Scientists have identified nearly 100 genetic variants implicated in the development of deadly
cancers such as breast cancer and prostate cancer.
The new method designed by the team, identified these variants in the under-explored regions of DNA that do not code for proteins, but instead influence activity of other genes.
As even more whole genome sequences become available, this approach can be applied to find any potential disease-causing variant in the non-coding regions of the genome, researchers said.
Researchers can now identify DNA regions within non-coding DNA, the major part of the genome that is not translated into a protein, where mutations can cause diseases
such as cancer.
Their approach reveals many potential genetic variants within non-coding DNA that drive the development of a variety of different cancers. This approach has great potential to
find other disease-causing variants.
Recent studies have emphasised the biological value of the non-coding regions, previously considered ‘junk’ DNA, in the regulation of proteins.
“Our technique allows scientists to focus in on the most functionally important parts of the non-coding regions of the genome,” said Professor Mark Gerstein, senior author from the
University of Yale.
Protein-coding genes play a crucial role in human survival and fitness, and are under strong ‘purifying’ selection, which removes variation, researchers said.
The team found that some non-coding DNA regions showed almost the same low levels of variation as protein-coding genes, and called these ‘ultrasensitive’ regions.
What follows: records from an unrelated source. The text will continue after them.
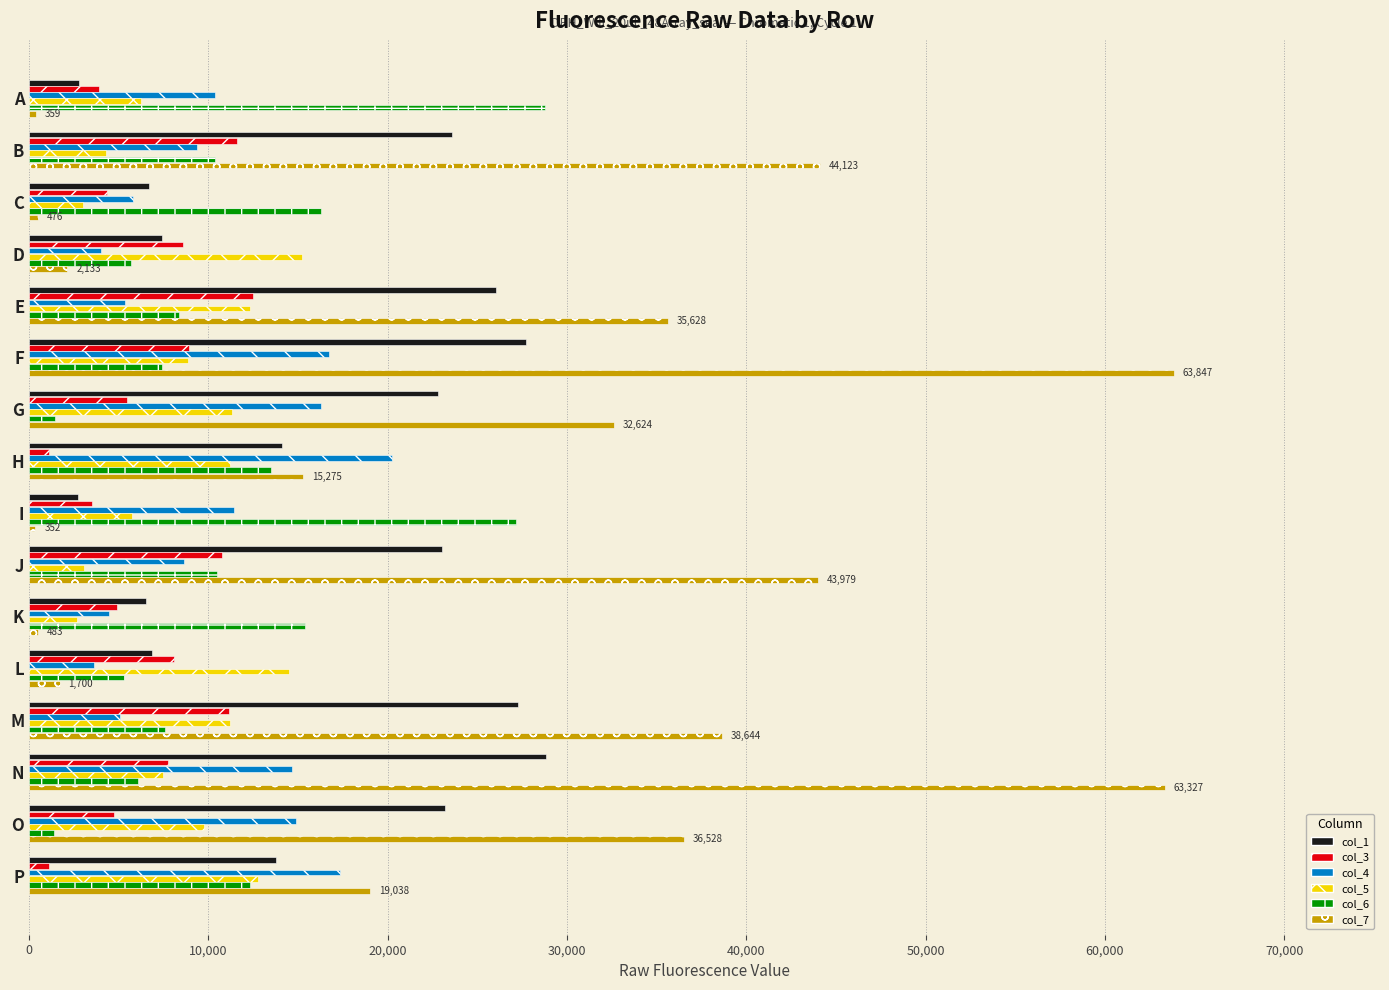

What is the difference between the highest and lowest values at E?

30261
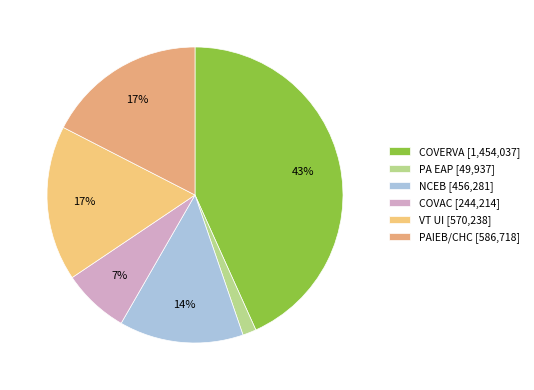

Which slice is the smallest?

PA EAP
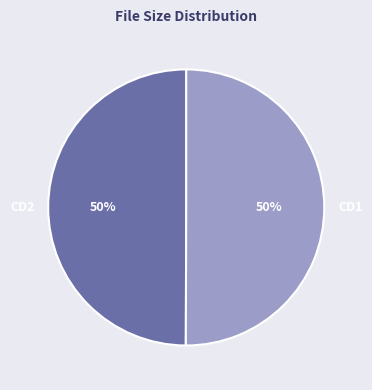

Approximately how many times larger is the value at CD2 compared to CD1?

1.0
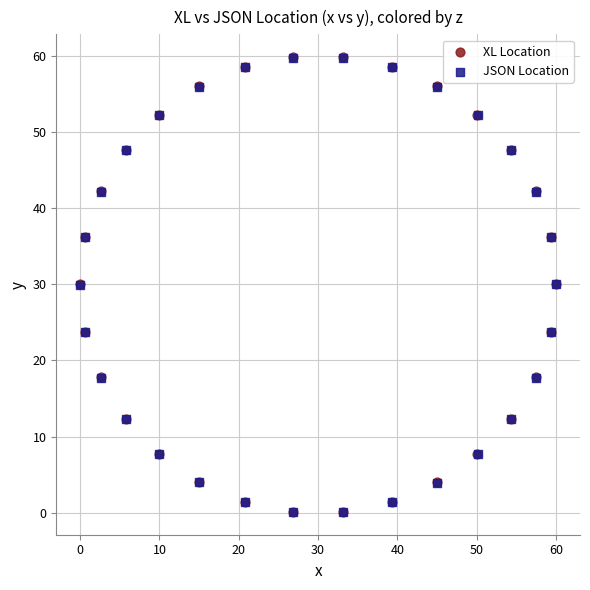

Which series has the widest spread of Y values?

XL Location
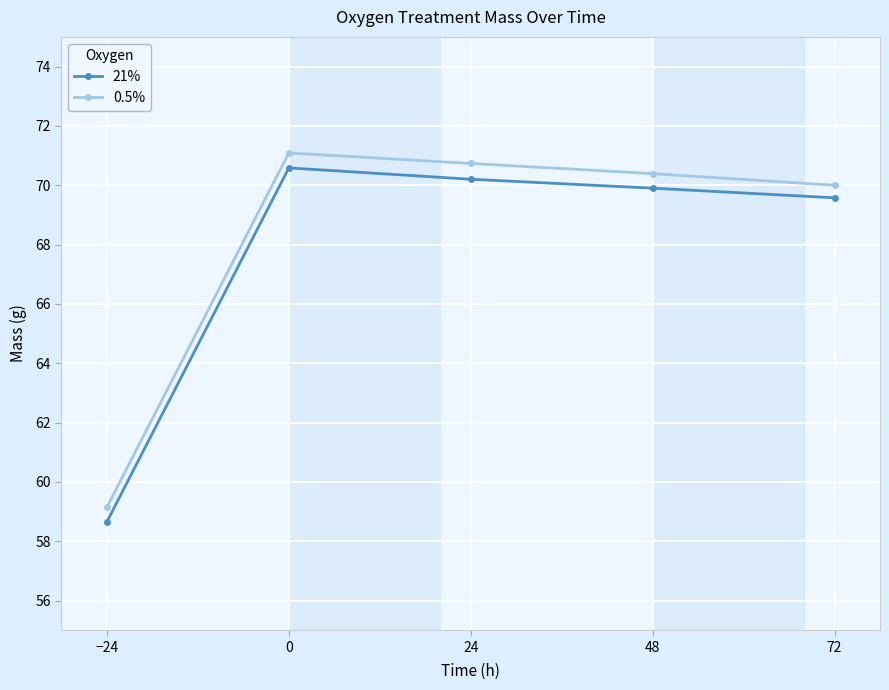

What is the label of the 3rd point from the right?

24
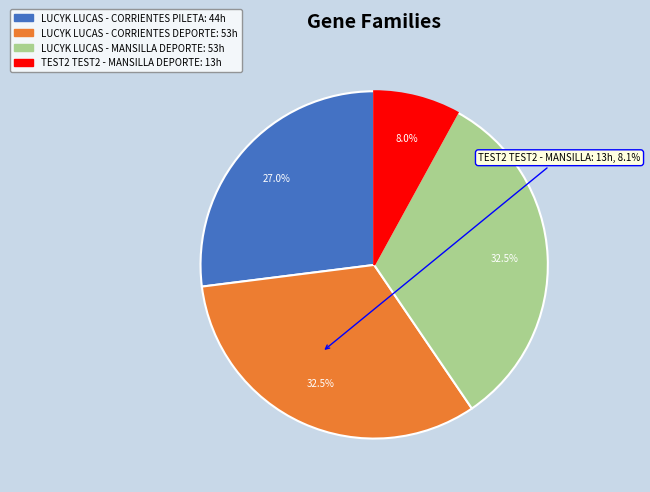

To the nearest percent, what portion does LUCYK LUCAS - CORRIENTES PILETA represent?

27%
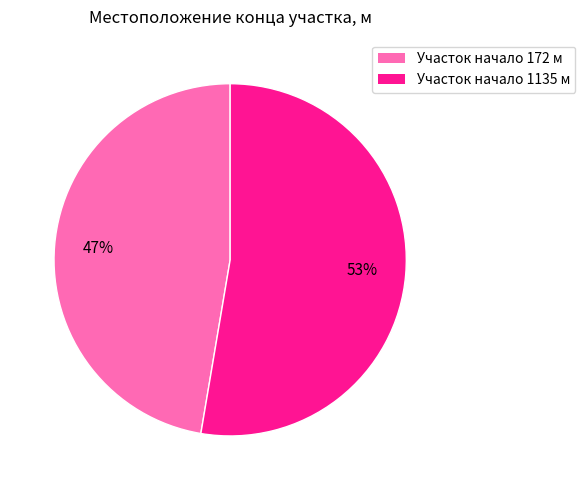

Does any single category account for the majority?

Yes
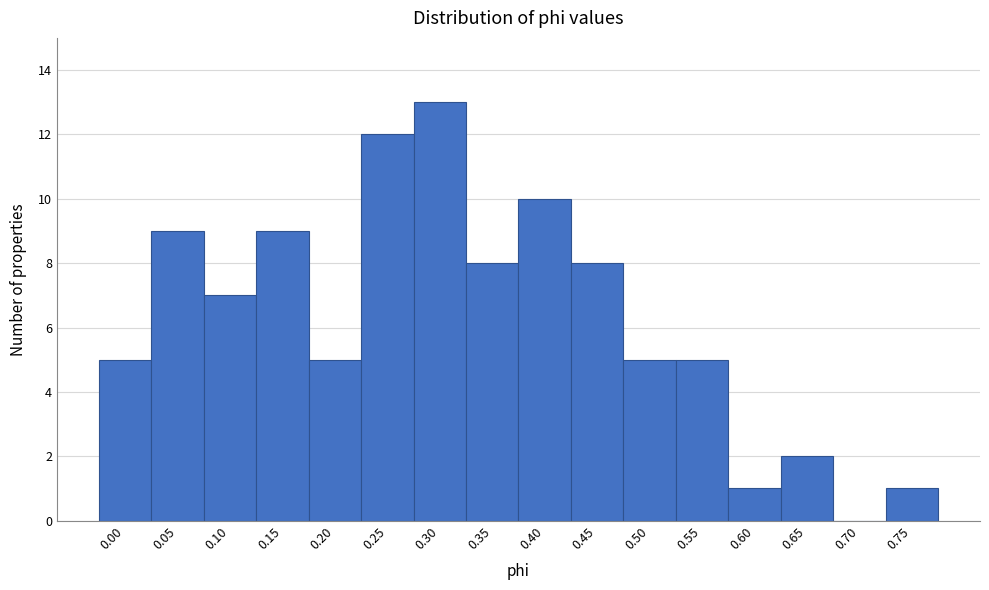

Reading left to right, what are all the values shown in this chart?

0.00=5	0.05=9	0.10=7	0.15=9	0.20=5	0.25=12	0.30=13	0.35=8	0.40=10	0.45=8	0.50=5	0.55=5	0.60=1	0.65=2	0.70=0	0.75=1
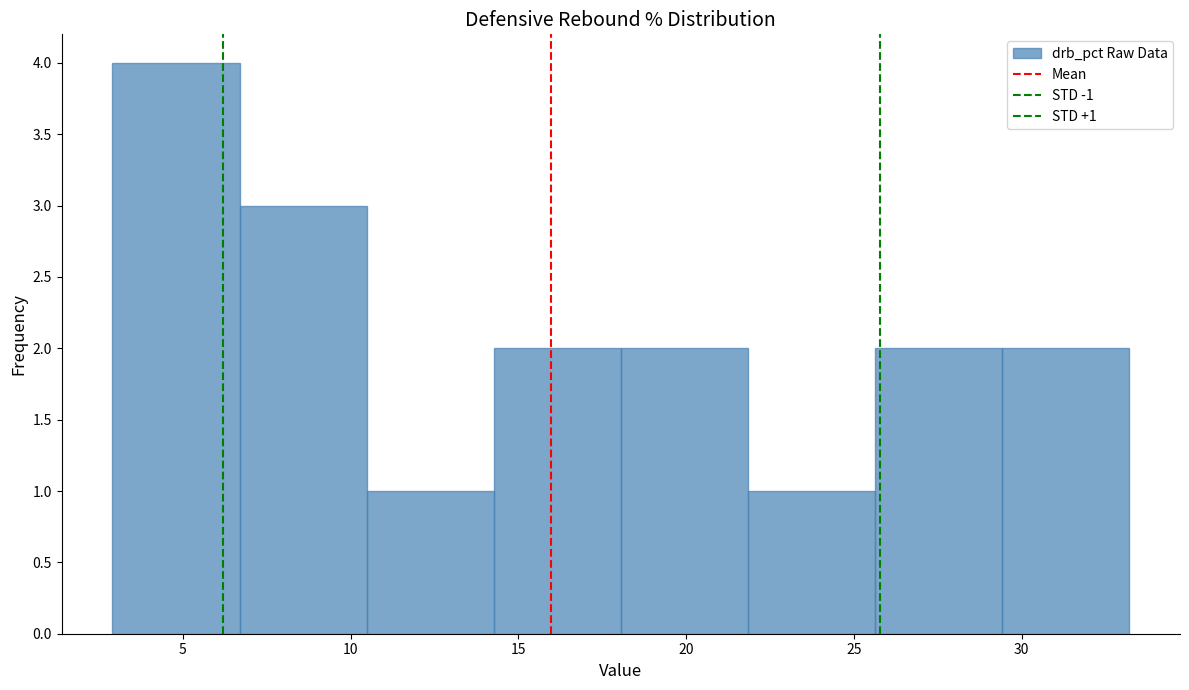

Over which range of the x-axis is the bar tallest?

3.0 to 6.5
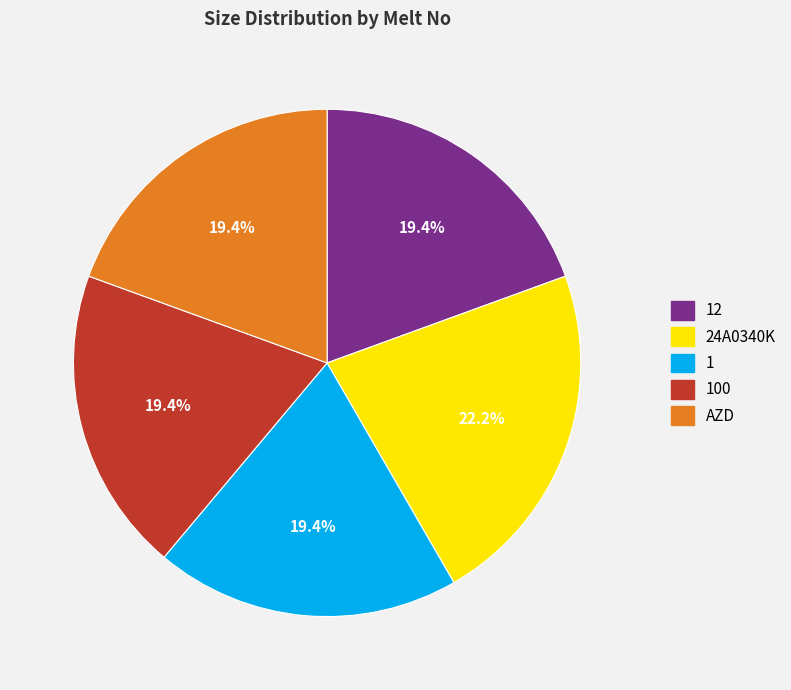

To the nearest percent, what is the difference between the largest and smallest slice percentages?

3%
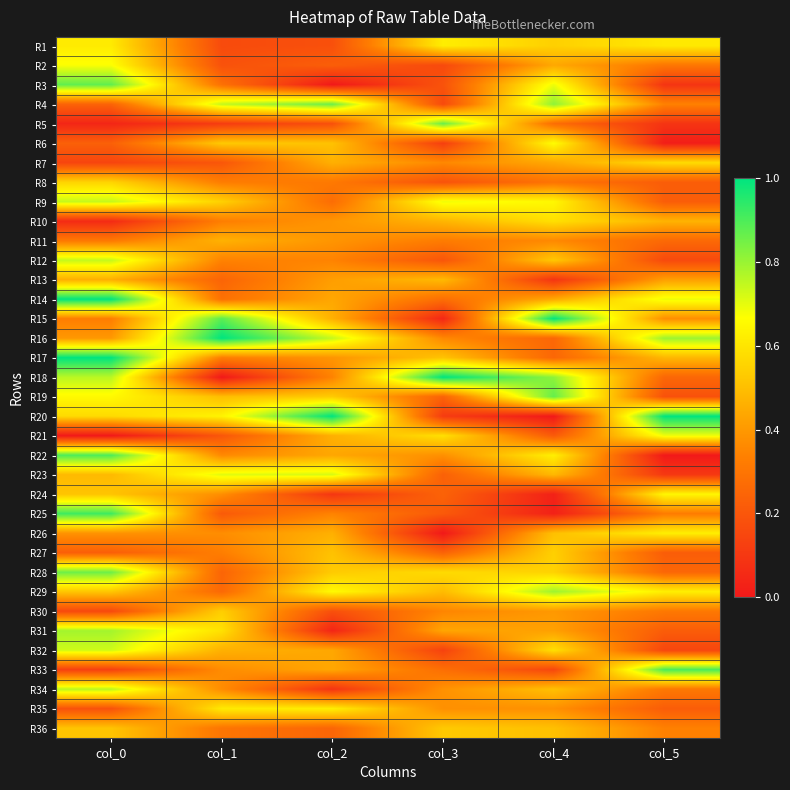

At how many categories does at least one series exceed 0?

6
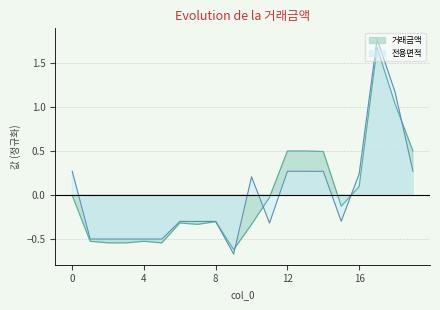

List the series in order of their peak value, lowest first.

거래금액, 전용면적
Within the ultrasensitive regions, they looked at specific single DNA letters that, when altered, caused the greatest disturbance to the genetic region.
If this non-coding, ultrasensitive region is central to a network of many related genes, variation can cause a greater knock-on effect, resulting in disease, researchers said.
They integrated all this information to develop a computer workflow known as FunSeq. This system prioritises genetic variants in the non-coding regions based on their predicted impact on human disease.
The team applied FunSeq to 90 cancer genomes including breast cancer, prostate cancer and brain tumours, and found nearly 100 potential non-coding cancer driving variants.
In the breast cancer genomes, for example, they found a single DNA letter change that seems to have great impact on the development of breast cancer.
The study was published in the journal Science.